> [WHAT YOU ARE ASKED TO DO]: Make an exact copy of the lines from the top of the entries below through the line with "1) Chair, Panel.". Leave all pictures out.

> [RECORDED INFORMATION]:

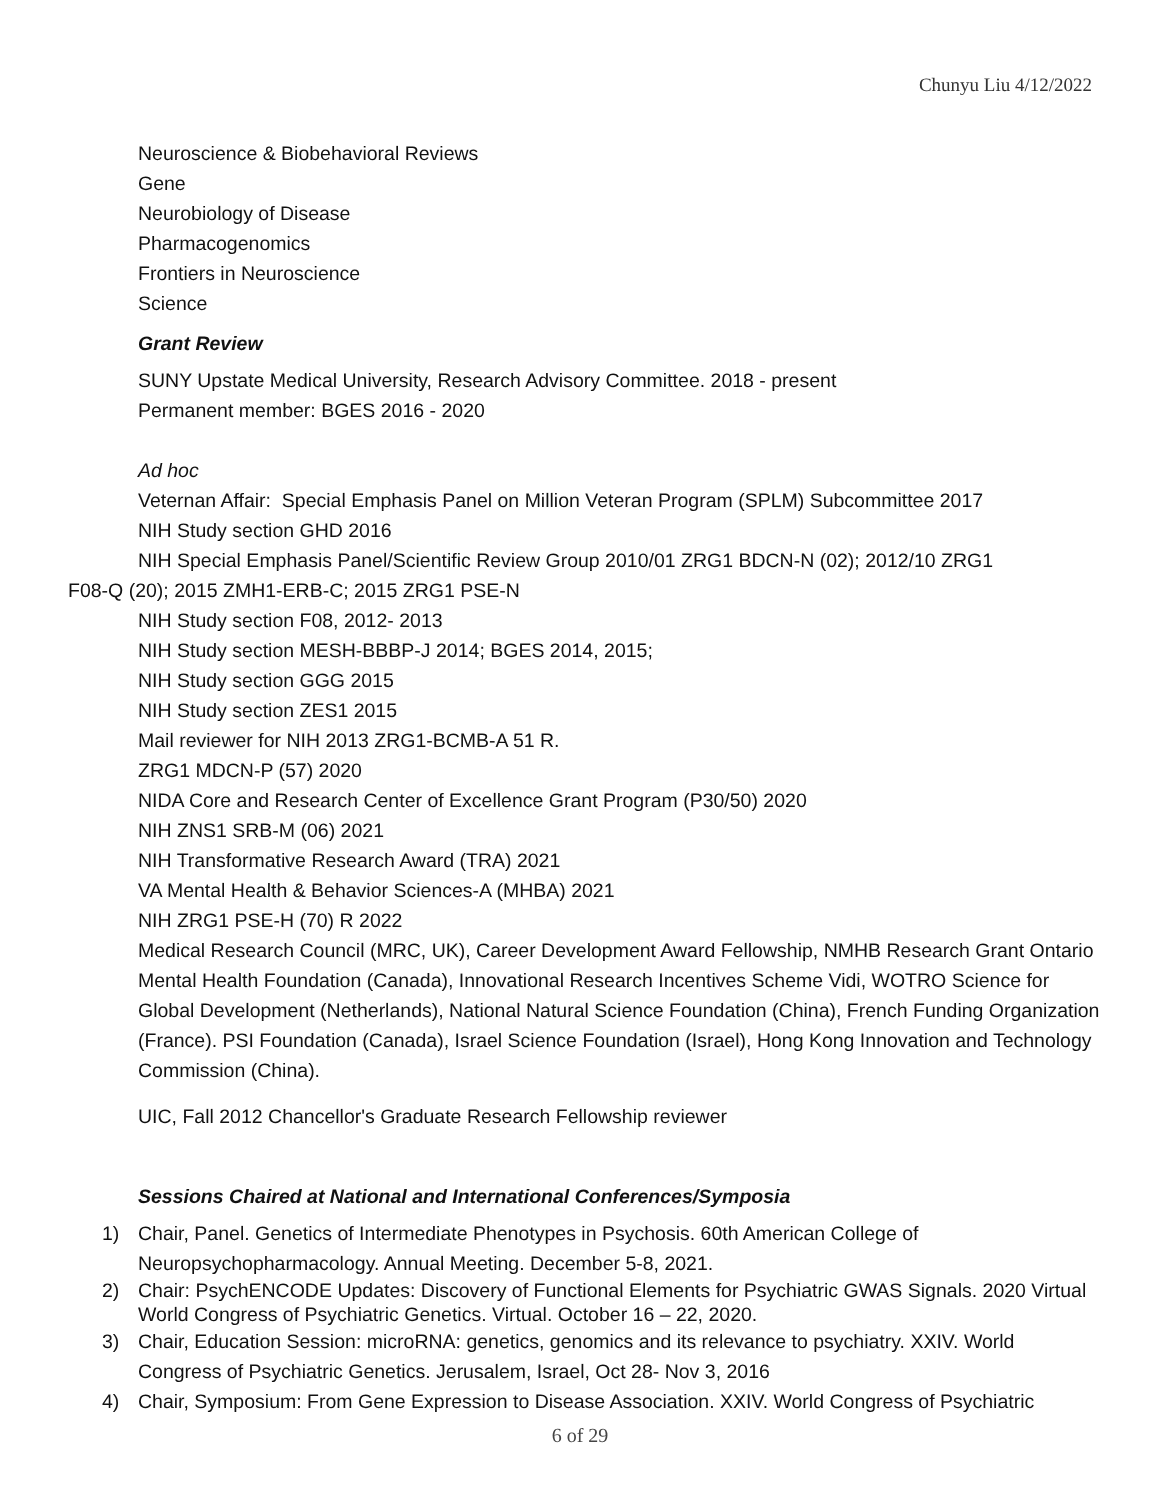Chunyu Liu 4/12/2022
Neuroscience & Biobehavioral Reviews
Gene
Neurobiology of Disease
Pharmacogenomics
Frontiers in Neuroscience
Science
Grant Review
SUNY Upstate Medical University, Research Advisory Committee. 2018 - present
Permanent member: BGES 2016 - 2020
Ad hoc
Veternan Affair: Special Emphasis Panel on Million Veteran Program (SPLM) Subcommittee 2017
NIH Study section GHD 2016
NIH Special Emphasis Panel/Scientific Review Group 2010/01 ZRG1 BDCN-N (02); 2012/10 ZRG1
F08-Q (20); 2015 ZMH1-ERB-C; 2015 ZRG1 PSE-N
NIH Study section F08, 2012- 2013
NIH Study section MESH-BBBP-J 2014; BGES 2014, 2015;
NIH Study section GGG 2015
NIH Study section ZES1 2015
Mail reviewer for NIH 2013 ZRG1-BCMB-A 51 R.
ZRG1 MDCN-P (57) 2020
NIDA Core and Research Center of Excellence Grant Program (P30/50) 2020
NIH ZNS1 SRB-M (06) 2021
NIH Transformative Research Award (TRA) 2021
VA Mental Health & Behavior Sciences-A (MHBA) 2021
NIH ZRG1 PSE-H (70) R 2022
Medical Research Council (MRC, UK), Career Development Award Fellowship, NMHB Research Grant Ontario Mental Health Foundation (Canada), Innovational Research Incentives Scheme Vidi, WOTRO Science for Global Development (Netherlands), National Natural Science Foundation (China), French Funding Organization (France). PSI Foundation (Canada), Israel Science Foundation (Israel), Hong Kong Innovation and Technology Commission (China).
UIC, Fall 2012 Chancellor's Graduate Research Fellowship reviewer
Sessions Chaired at National and International Conferences/Symposia
1) Chair, Panel. Genetics of Intermediate Phenotypes in Psychosis. 60th American College of Neuropsychopharmacology. Annual Meeting. December 5-8, 2021.
2) Chair: PsychENCODE Updates: Discovery of Functional Elements for Psychiatric GWAS Signals. 2020 Virtual World Congress of Psychiatric Genetics. Virtual. October 16 – 22, 2020.
3) Chair, Education Session: microRNA: genetics, genomics and its relevance to psychiatry. XXIV. World Congress of Psychiatric Genetics. Jerusalem, Israel, Oct 28- Nov 3, 2016
4) Chair, Symposium: From Gene Expression to Disease Association. XXIV. World Congress of Psychiatric
6 of 29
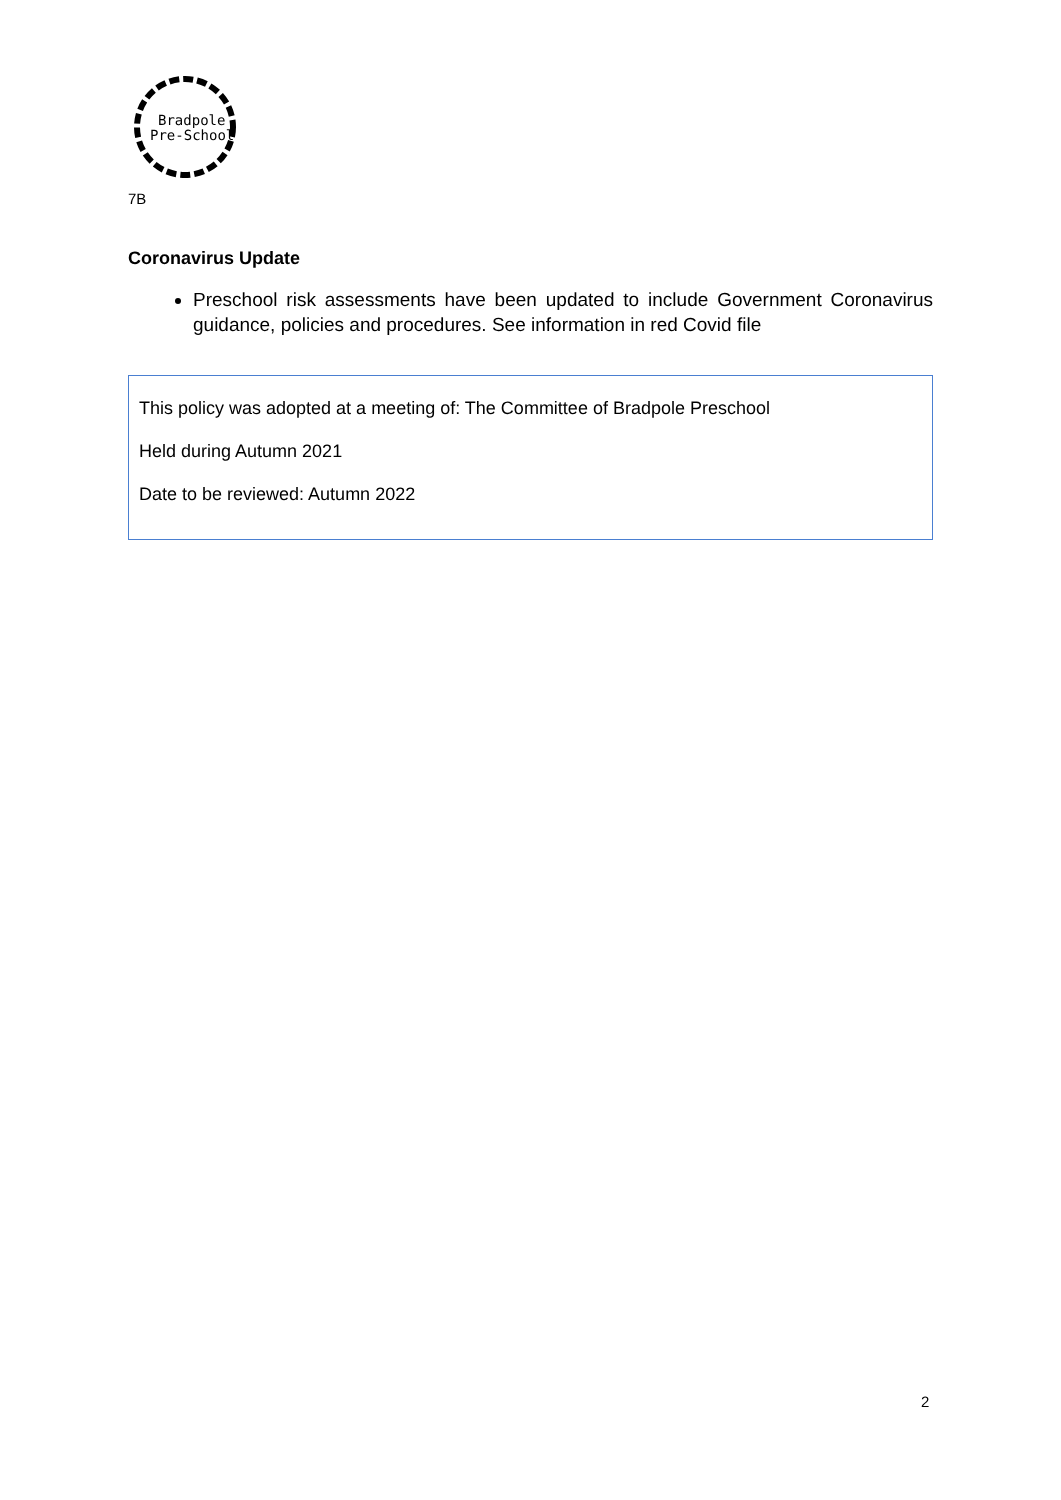Bradpole
Pre-School
7B
Coronavirus Update
Preschool risk assessments have been updated to include Government Coronavirus guidance, policies and procedures. See information in red Covid file
This policy was adopted at a meeting of: The Committee of Bradpole Preschool
Held during Autumn 2021
Date to be reviewed: Autumn 2022
2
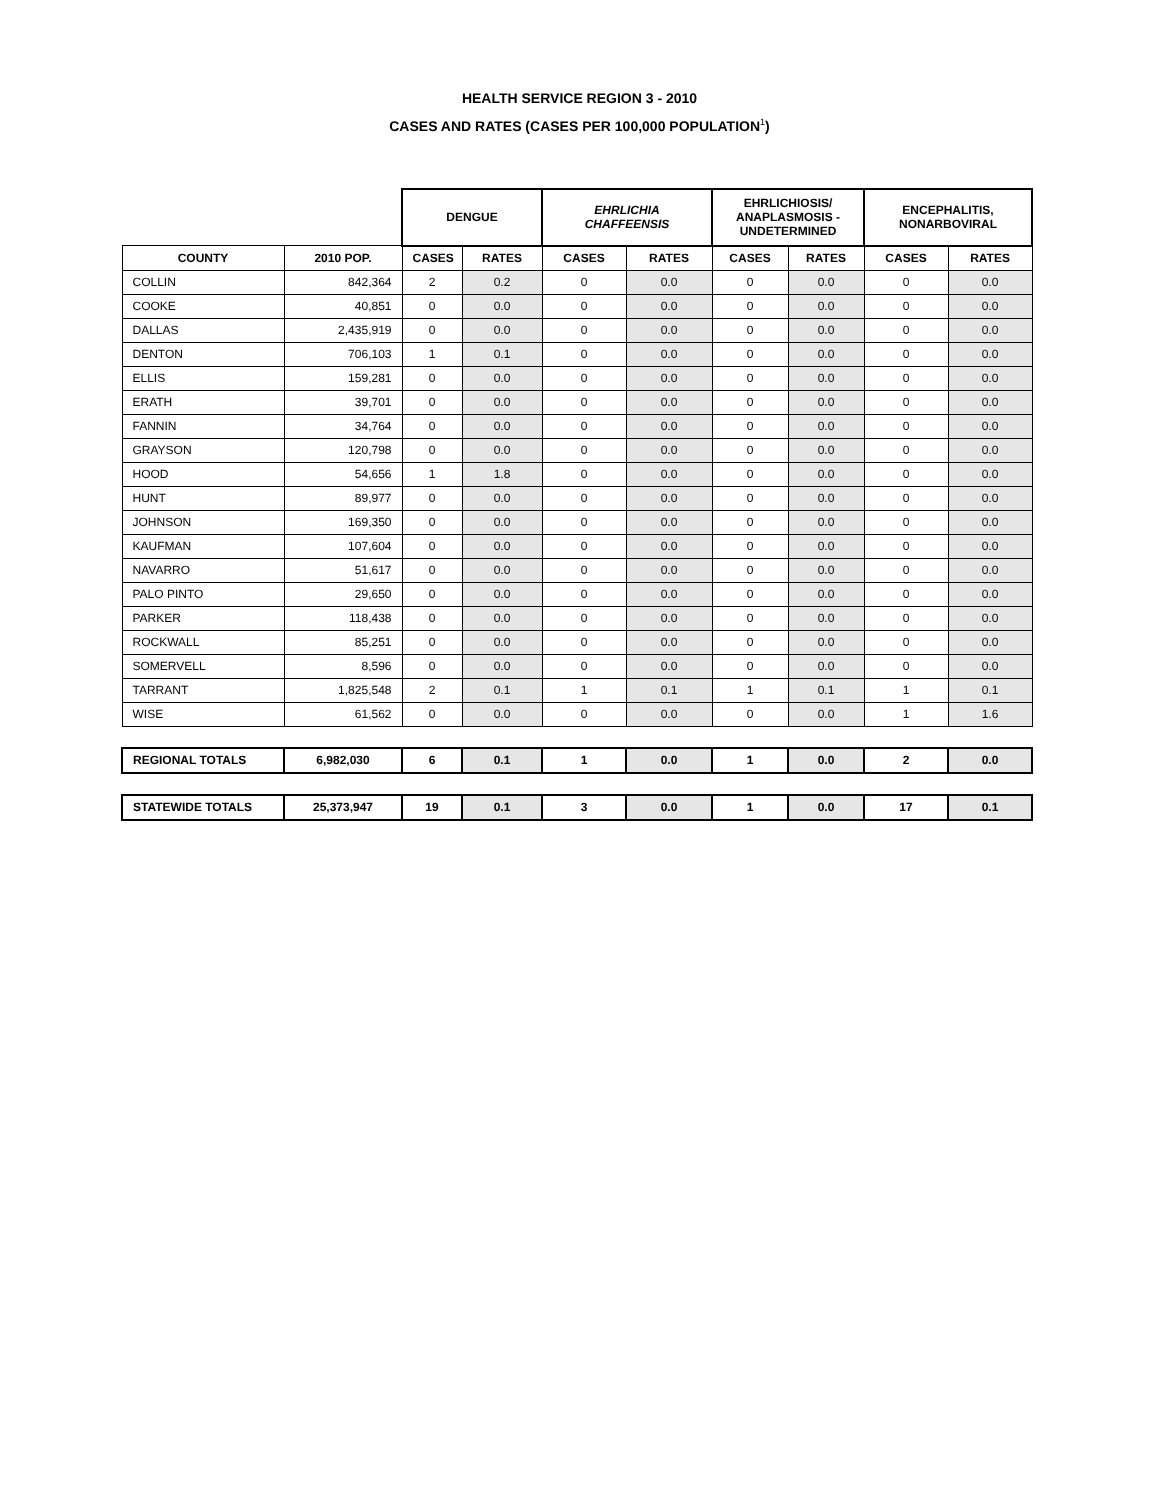HEALTH SERVICE REGION 3 - 2010
CASES AND RATES (CASES PER 100,000 POPULATION<sup>1</sup>)
| | | DENGUE | | EHRLICHIA CHAFFEENSIS | | EHRLICHIOSIS/ ANAPLASMOSIS - UNDETERMINED | | ENCEPHALITIS, NONARBOVIRAL | |
| --- | --- | --- | --- | --- | --- | --- | --- | --- | --- |
| COUNTY | 2010 POP. | CASES | RATES | CASES | RATES | CASES | RATES | CASES | RATES |
| COLLIN | 842,364 | 2 | 0.2 | 0 | 0.0 | 0 | 0.0 | 0 | 0.0 |
| COOKE | 40,851 | 0 | 0.0 | 0 | 0.0 | 0 | 0.0 | 0 | 0.0 |
| DALLAS | 2,435,919 | 0 | 0.0 | 0 | 0.0 | 0 | 0.0 | 0 | 0.0 |
| DENTON | 706,103 | 1 | 0.1 | 0 | 0.0 | 0 | 0.0 | 0 | 0.0 |
| ELLIS | 159,281 | 0 | 0.0 | 0 | 0.0 | 0 | 0.0 | 0 | 0.0 |
| ERATH | 39,701 | 0 | 0.0 | 0 | 0.0 | 0 | 0.0 | 0 | 0.0 |
| FANNIN | 34,764 | 0 | 0.0 | 0 | 0.0 | 0 | 0.0 | 0 | 0.0 |
| GRAYSON | 120,798 | 0 | 0.0 | 0 | 0.0 | 0 | 0.0 | 0 | 0.0 |
| HOOD | 54,656 | 1 | 1.8 | 0 | 0.0 | 0 | 0.0 | 0 | 0.0 |
| HUNT | 89,977 | 0 | 0.0 | 0 | 0.0 | 0 | 0.0 | 0 | 0.0 |
| JOHNSON | 169,350 | 0 | 0.0 | 0 | 0.0 | 0 | 0.0 | 0 | 0.0 |
| KAUFMAN | 107,604 | 0 | 0.0 | 0 | 0.0 | 0 | 0.0 | 0 | 0.0 |
| NAVARRO | 51,617 | 0 | 0.0 | 0 | 0.0 | 0 | 0.0 | 0 | 0.0 |
| PALO PINTO | 29,650 | 0 | 0.0 | 0 | 0.0 | 0 | 0.0 | 0 | 0.0 |
| PARKER | 118,438 | 0 | 0.0 | 0 | 0.0 | 0 | 0.0 | 0 | 0.0 |
| ROCKWALL | 85,251 | 0 | 0.0 | 0 | 0.0 | 0 | 0.0 | 0 | 0.0 |
| SOMERVELL | 8,596 | 0 | 0.0 | 0 | 0.0 | 0 | 0.0 | 0 | 0.0 |
| TARRANT | 1,825,548 | 2 | 0.1 | 1 | 0.1 | 1 | 0.1 | 1 | 0.1 |
| WISE | 61,562 | 0 | 0.0 | 0 | 0.0 | 0 | 0.0 | 1 | 1.6 |
| REGIONAL TOTALS | 6,982,030 | 6 | 0.1 | 1 | 0.0 | 1 | 0.0 | 2 | 0.0 |
| STATEWIDE TOTALS | 25,373,947 | 19 | 0.1 | 3 | 0.0 | 1 | 0.0 | 17 | 0.1 |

> [WRITTEN ANSWER]:
Chunyu Liu 4/12/2022
Neuroscience & Biobehavioral Reviews
Gene
Neurobiology of Disease
Pharmacogenomics
Frontiers in Neuroscience
Science
Grant Review
SUNY Upstate Medical University, Research Advisory Committee. 2018 - present
Permanent member: BGES 2016 - 2020
Ad hoc
Veternan Affair: Special Emphasis Panel on Million Veteran Program (SPLM) Subcommittee 2017
NIH Study section GHD 2016
NIH Special Emphasis Panel/Scientific Review Group 2010/01 ZRG1 BDCN-N (02); 2012/10 ZRG1
F08-Q (20); 2015 ZMH1-ERB-C; 2015 ZRG1 PSE-N
NIH Study section F08, 2012- 2013
NIH Study section MESH-BBBP-J 2014; BGES 2014, 2015;
NIH Study section GGG 2015
NIH Study section ZES1 2015
Mail reviewer for NIH 2013 ZRG1-BCMB-A 51 R.
ZRG1 MDCN-P (57) 2020
NIDA Core and Research Center of Excellence Grant Program (P30/50) 2020
NIH ZNS1 SRB-M (06) 2021
NIH Transformative Research Award (TRA) 2021
VA Mental Health & Behavior Sciences-A (MHBA) 2021
NIH ZRG1 PSE-H (70) R 2022
Medical Research Council (MRC, UK), Career Development Award Fellowship, NMHB Research Grant Ontario Mental Health Foundation (Canada), Innovational Research Incentives Scheme Vidi, WOTRO Science for Global Development (Netherlands), National Natural Science Foundation (China), French Funding Organization (France). PSI Foundation (Canada), Israel Science Foundation (Israel), Hong Kong Innovation and Technology Commission (China).
UIC, Fall 2012 Chancellor's Graduate Research Fellowship reviewer
Sessions Chaired at National and International Conferences/Symposia
1) Chair, Panel. Genetics of Intermediate Phenotypes in Psychosis. 60th American College of Neuropsychopharmacology. Annual Meeting. December 5-8, 2021.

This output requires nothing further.